Cameroun: Lentement, le Cameroun s'en va à la dérive

misere-pauvrete-gros-ventre-paresse.jpg

Plus de cinquante ans après l’indépendance du Cameroun, ce pays continue à être empêtré dans de multiples dysfonctionnements.

L'on avait espéré un peu naïvement que la pluie des revendications populaires des années quatre-vingt dix viendrait nettoyer le pays de la kyrielle des maux qui la minent. Erreur. Elle est venue inonder le Cameroun dans le doute et l'exaspération. Pendant que sous d’autre cieux les démocraties se profilent à l’horizon donnant naissance à la prospérité et à de l'espoir, chez nous, c’est la désolation totale. Le Cameroun disait un contemporain, est devenu un pays où les espoirs n’ont plus de place. Le peuple désabusé est obligé de mendier chez le voisin même s’il faut emprunter la pirogue au risque et péril de sa vie pour s’y rendre. Personne n’échappe à la règle. Adultes, jeunes, hommes femme-enfant…

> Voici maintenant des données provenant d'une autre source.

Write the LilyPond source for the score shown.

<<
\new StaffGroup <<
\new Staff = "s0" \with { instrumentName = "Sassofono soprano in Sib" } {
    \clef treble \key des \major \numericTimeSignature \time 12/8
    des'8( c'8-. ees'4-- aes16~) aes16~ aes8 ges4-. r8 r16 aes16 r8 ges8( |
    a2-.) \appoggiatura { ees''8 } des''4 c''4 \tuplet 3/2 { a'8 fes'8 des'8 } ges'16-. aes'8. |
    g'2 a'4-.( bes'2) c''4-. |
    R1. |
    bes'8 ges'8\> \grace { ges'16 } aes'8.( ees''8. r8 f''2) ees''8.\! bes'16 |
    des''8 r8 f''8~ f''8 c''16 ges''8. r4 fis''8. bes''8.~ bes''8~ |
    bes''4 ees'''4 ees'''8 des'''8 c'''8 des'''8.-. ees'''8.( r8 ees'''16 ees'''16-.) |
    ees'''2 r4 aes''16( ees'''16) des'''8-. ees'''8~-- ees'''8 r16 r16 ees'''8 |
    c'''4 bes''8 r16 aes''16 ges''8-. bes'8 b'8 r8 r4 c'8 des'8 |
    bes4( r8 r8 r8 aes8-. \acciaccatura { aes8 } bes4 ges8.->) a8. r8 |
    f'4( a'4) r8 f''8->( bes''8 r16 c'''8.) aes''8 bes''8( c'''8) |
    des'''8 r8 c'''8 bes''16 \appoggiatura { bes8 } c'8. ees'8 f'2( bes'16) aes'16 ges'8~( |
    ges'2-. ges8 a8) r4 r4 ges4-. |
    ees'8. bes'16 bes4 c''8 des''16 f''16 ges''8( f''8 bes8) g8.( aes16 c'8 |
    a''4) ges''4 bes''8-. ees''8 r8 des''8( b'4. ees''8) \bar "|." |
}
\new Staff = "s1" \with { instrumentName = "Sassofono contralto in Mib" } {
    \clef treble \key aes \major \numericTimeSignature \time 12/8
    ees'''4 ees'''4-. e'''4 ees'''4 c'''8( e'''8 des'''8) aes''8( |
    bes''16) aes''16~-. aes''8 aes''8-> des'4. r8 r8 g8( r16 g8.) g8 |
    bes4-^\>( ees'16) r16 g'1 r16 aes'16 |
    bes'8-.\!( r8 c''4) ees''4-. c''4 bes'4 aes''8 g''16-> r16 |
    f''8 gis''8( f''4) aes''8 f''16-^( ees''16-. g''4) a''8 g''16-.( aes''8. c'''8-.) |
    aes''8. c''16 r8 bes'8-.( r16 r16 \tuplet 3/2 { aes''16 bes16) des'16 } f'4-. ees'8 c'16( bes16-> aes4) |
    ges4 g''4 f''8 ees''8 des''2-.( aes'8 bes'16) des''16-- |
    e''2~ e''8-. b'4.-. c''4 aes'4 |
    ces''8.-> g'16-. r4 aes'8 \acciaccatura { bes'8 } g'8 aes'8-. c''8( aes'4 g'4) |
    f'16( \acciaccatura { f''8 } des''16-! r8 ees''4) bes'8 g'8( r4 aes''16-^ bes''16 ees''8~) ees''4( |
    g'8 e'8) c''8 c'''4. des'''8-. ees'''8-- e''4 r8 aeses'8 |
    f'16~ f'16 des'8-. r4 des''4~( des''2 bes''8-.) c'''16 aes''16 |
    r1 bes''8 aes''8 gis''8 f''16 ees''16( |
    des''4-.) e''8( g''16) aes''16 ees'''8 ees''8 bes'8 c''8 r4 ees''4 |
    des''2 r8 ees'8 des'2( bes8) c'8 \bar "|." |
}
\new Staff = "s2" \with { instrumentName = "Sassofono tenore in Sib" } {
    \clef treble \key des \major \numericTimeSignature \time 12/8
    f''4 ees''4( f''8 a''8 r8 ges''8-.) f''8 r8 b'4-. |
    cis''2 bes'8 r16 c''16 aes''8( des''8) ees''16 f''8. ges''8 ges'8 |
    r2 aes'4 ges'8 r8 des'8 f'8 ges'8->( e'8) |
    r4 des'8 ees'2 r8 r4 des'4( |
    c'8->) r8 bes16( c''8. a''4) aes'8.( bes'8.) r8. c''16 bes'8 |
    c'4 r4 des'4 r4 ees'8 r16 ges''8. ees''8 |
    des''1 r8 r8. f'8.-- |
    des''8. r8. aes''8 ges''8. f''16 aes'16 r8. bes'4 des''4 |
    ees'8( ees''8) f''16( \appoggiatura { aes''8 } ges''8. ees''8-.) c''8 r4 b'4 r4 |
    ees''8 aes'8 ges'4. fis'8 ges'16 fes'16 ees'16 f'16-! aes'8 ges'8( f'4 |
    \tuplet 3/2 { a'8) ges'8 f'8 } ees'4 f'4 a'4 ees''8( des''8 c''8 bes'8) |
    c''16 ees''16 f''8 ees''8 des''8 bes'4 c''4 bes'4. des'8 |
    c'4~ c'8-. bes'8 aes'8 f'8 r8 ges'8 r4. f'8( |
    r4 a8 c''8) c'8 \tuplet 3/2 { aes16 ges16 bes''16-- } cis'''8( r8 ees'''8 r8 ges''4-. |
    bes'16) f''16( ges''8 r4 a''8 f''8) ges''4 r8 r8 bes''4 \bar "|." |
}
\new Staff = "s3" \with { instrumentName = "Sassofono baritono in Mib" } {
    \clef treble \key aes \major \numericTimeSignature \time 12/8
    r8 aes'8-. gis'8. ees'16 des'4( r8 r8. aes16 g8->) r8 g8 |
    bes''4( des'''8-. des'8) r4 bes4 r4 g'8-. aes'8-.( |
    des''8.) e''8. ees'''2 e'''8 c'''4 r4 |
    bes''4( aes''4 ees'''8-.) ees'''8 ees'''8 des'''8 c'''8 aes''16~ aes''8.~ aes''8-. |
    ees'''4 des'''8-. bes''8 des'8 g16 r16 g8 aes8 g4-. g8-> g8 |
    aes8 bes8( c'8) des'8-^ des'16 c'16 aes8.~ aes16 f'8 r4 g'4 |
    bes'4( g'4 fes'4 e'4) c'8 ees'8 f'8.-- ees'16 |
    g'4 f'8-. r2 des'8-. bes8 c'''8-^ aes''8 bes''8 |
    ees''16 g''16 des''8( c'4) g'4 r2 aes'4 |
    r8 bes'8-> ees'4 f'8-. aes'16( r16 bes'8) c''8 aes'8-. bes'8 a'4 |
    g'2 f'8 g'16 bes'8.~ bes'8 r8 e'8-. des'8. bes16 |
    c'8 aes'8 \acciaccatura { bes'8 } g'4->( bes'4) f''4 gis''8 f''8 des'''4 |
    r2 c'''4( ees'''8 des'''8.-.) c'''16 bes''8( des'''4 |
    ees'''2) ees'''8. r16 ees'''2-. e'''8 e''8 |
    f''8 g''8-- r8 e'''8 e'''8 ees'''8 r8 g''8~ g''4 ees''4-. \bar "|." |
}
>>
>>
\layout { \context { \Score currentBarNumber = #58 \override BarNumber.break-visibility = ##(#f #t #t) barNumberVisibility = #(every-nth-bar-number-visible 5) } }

Tous les maux ont repris du galon, la zizanie du terrain, la dictature du service. C’est dans ce pays qu’un Préfet par exemple ou un commissaire de police qui à bout portant, tire sur des manifestants qui réclament leurs droits élémentaires sans que cela n’émeut personne. C’est dans ce pays que l’impunité a le vent en poupe. Et voilà que le climat social en prend un coup et l'économie s'en va à vau-l'eau. Peu d'études sur ce pays voisin du Tchad ne laissent réellement place à l'espoir : on ne cesse d'y répéter que le Cameroun s'enfonce et devient de plus en plus « un musée des maux de l'humanité..

L'image d'un pays abandonné à un groupe de gangsters paraît résumer l'ensemble des perceptions d’un pays qui tendrait à se confondre avec la misère, la corruption et la fraude et qui serait la patrie des crises diverses. Lentement, le Cameroun s'en va à la dérive Pourtant et fort heureusement, derrière ce décor tourmenté, de nombreuses contestations voient le jour en passant par les syndicats, les associations les mouvements sociaux de jeunes et de femmes, les organisations professionnelles, environnementales, des droits de la personne…, c'est toute la géographie sociale qui est en plein désespoir.

Au Cameroun, la classe politique au pouvoir et l'opposition dite institutionnelle sont les seules à régner en véritable maîtres comme dans une chefferie traditionnelle. Cette classe ne songe, ni à traiter les questions de citoyenneté ni de susciter un dialogue social. Chacun ne pense qu’à s’enrichir illicitement, à piller l’économie du pays. Au Cameroun, on nomme souvent des ministres et les relèvent de leurs fonctions quand on veut, un peu comme un jeu similaire au « Songo » pour un président qui s’ennuie à faire et à défaire son jeux avec des pions choisis en avance. Mais pour que le peuple se lève d’une seule voie pour mettre fin à ces années de souffrance, il faut qu’on la rééduque par tous les moyens nécessaires que possibles.

Il faut créer au sein de nos associations des espaces de démocratie, fédérer nos efforts dans une dynamique de réseau et offrir des alternatives concrètes aux pratiques sociales et de développement en vigueur. C'est le prix à payer pour échapper à la crise qui guette toute initiative de transformation sociale et d’alternance politique. A nous d'éviter la deuxième éventualité et de faire en sorte que la première se réalise car, en 2018 après le premier septennat de Biya, j’aurais 34 ans. Depuis 1984, date de ma naissance, je n’ai jamais connue de joie. Un autre Cameroun est possible mais, avec la volonté de tous sans discrimination aucune.